So it’s a strange thing that fairy tales, instead of skulking away into the shadows of moral obsolescence, are—today! in 2015!—just as popular as ever. We have, most recently, Maleficent. We have Mirror Mirror. We have Snow White and the Huntsman. We have Grimm and Once Upon a Time and Into the Woods and Shrek and myriad other adaptations both satirical and very much not. And now we have, thanks to Kenneth Branagh—he of Shakespeare and Shelley and Mozart—a production of Cinderella that is remarkable only in its insistent eschewing of irony. Branagh's version of the classic story, released this weekend, takes the form many of us are most familiar with—the animated confection unleashed by Walt Disney in February of 1950—and re-imagines it in three dimensions. The new Cinderella, with Lily James in the starring role, stays faithful, for the most part, to the original: There are mice. There are comically ridiculous stepsisters. There is tulle—so much tulle!—and sparkles (Cinderella’s dress required 400 LED lights to construct) and invocations, via a shape-shifting sorceress, of “bibbety-bobbety-BOO.”

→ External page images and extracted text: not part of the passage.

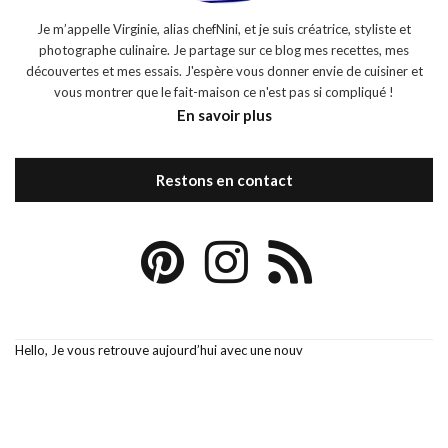
Je m’appelle Virginie, alias chefNini, et je suis créatrice, styliste et
photographe culinaire. Je partage sur ce blog mes recettes, mes
découvertes et mes essais. J'espère vous donner envie de cuisiner et
vous montrer que le fait-maison ce n'est pas si compliqué !
En savoir plus
Restons en contact
Hello, Je vous retrouve aujourd’hui avec une nouv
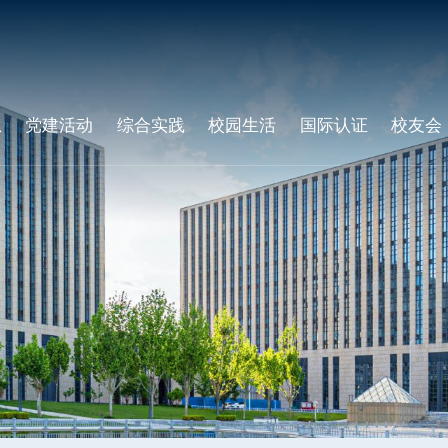
息
党建活动
综合实践
校园生活
国际认证
校友会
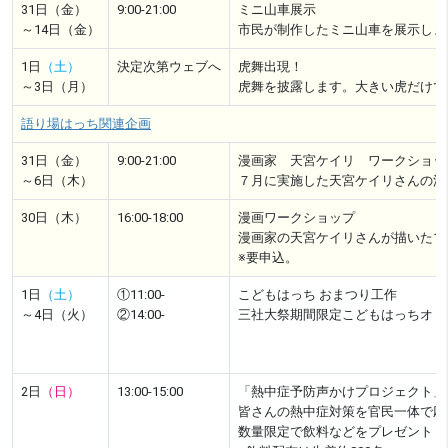
31日（金）
9:00-21:00
ミニ山車展示
～14日（金）
市民が制作したミニ山車を展示しま
1日
（土）
決定次第ウェブへ
虎舞出現！
～3日（月）
虎舞を披露します。大きい虎だけで
語り場はっち関連企画
31日（金）
9:00-21:00
漫画家 天宮ケイリ ワークショッ
～6日（木）
７月に実施した天宮ケイリさんの漫
30日（木）
16:00-18:00
漫画ワークショップ
漫画家の天宮ケイリさんが描いた1
※要申込。
1日
（土）
①11:00-
こどもはっち おまつり工作
～4日（火）
②14:00-
三社大祭期間限定こどもはっちオリ
2日
（日）
13:00-15:00
「熱中症予防声かけプロジェクト」 i
皆さんの熱中症対策を官民一体で応
数量限定で飲料などをプレゼント！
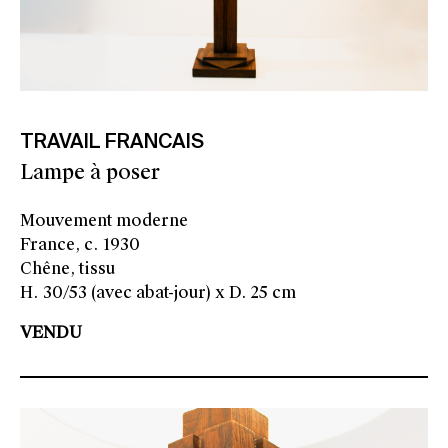
TRAVAIL FRANCAIS
Lampe à poser
Mouvement moderne
France, c. 1930
Chêne, tissu
H. 30/53 (avec abat-jour) x D. 25 cm
VENDU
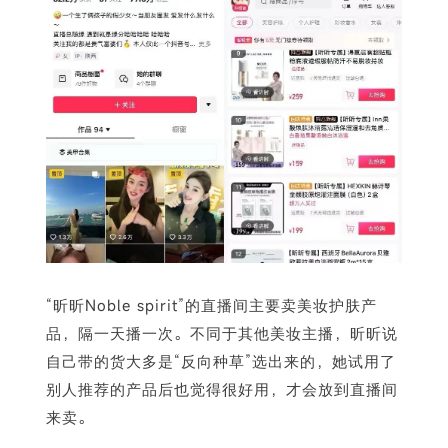
“昕昕Noble spirit”的直播间主要卖美妆护肤产
品，隔一天播一次。不同于其他美妆主播，昕昕说
自己带的货大多是“反向种草”选出来的，她试用了
别人推荐的产品后也觉得很好用，才会放到直播间
来卖。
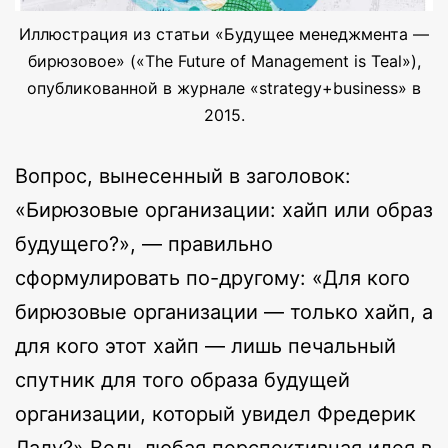
Иллюстрация из статьи «Будущее менеджмента —
бирюзовое» («The Future of Management is Teal»),
опубликованной в журнале «strategy+business» в
2015.
Вопрос, вынесенный в заголовок:
«Бирюзовые организации: хайп или образ
будущего?», — правильно
сформулировать по-другому: «Для кого
бирюзовые организации — только хайп, а
для кого этот хайп — лишь печальный
спутник для того образа будущей
организации, который увидел Фредерик
Лалу?» Ведь любая перспективная идея в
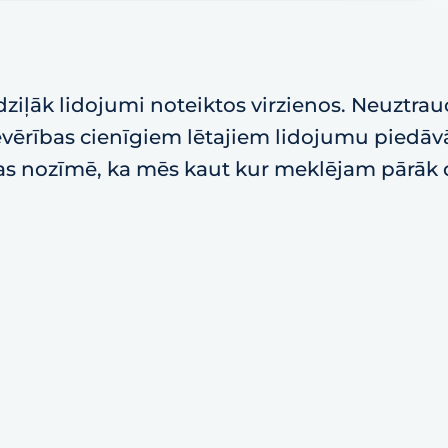
ziļāk lidojumi noteiktos virzienos. Neuztrau
 ievērības cienīgiem lētajiem lidojumu piedā
tas nozīmē, ka mēs kaut kur meklējam pārāk dz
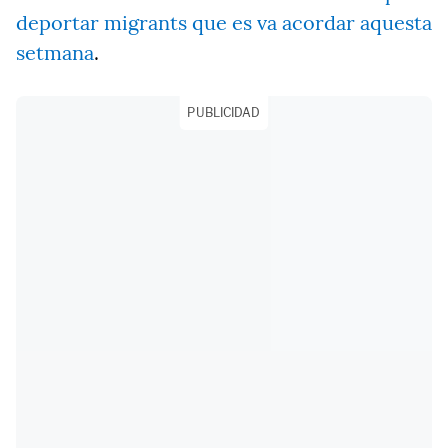
deportar migrants que es va acordar aquesta
setmana
.
PUBLICIDAD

This whole thing would be, and to some extent is, weird and awkward and cloying. Live action changes the stakes, not just aesthetically, but semantically. In animation, a woman talking to mice is quirky; in live action, it’s a little bit creepy. There's the lizard who becomes a man who becomes a lizard again. There’s the tiny-waisted dress whose corset, James noted, "was pulled [within an] inch of my life." (The actress went on a partial liquid diet to fit into it.) There's the prince who seems to have been imported from a Mentos ad. And there is, overall, the earnestness. So much earnestness.
But there’s one character who, in adding some spice to all this spun sugar, saves the movie from itself: the stepmother. Who is played, pitch-perfectly, by Cate Blanchett, all haughtiness and hatred and cheekbones. In many previous adaptations of the Cinderella story, the telling adjective applied to the stepmother has been “wicked”; in others, it's been "evil." In this one, however, with the nuance Blanchett brings to the role, the defining descriptor is cruel. Lady Tremaine's abuse of Cinderella is not the result, her performance makes clear, of some sui generis malevolence; it is instead the direct result of the cruelties her own life has heaped upon her. And those, in turn, are the direct result of her being a woman. Lady Tremaine had a husband she loved once, she explains to Cinderella, and they had two daughters together. But then: Her husband died. She was left to fend for herself in a world that has little appreciation for single mothers of, no less, daughters. So she did what she had to do, out of social and economic necessity: She married again.
This time, though, it was not for love; this time it was to a man who still mourned his own dead wife, and who preferred his daughter’s company to hers. Desperation gave way to jealousy; then, when Cinderella’s father died, hope gave way to hatred.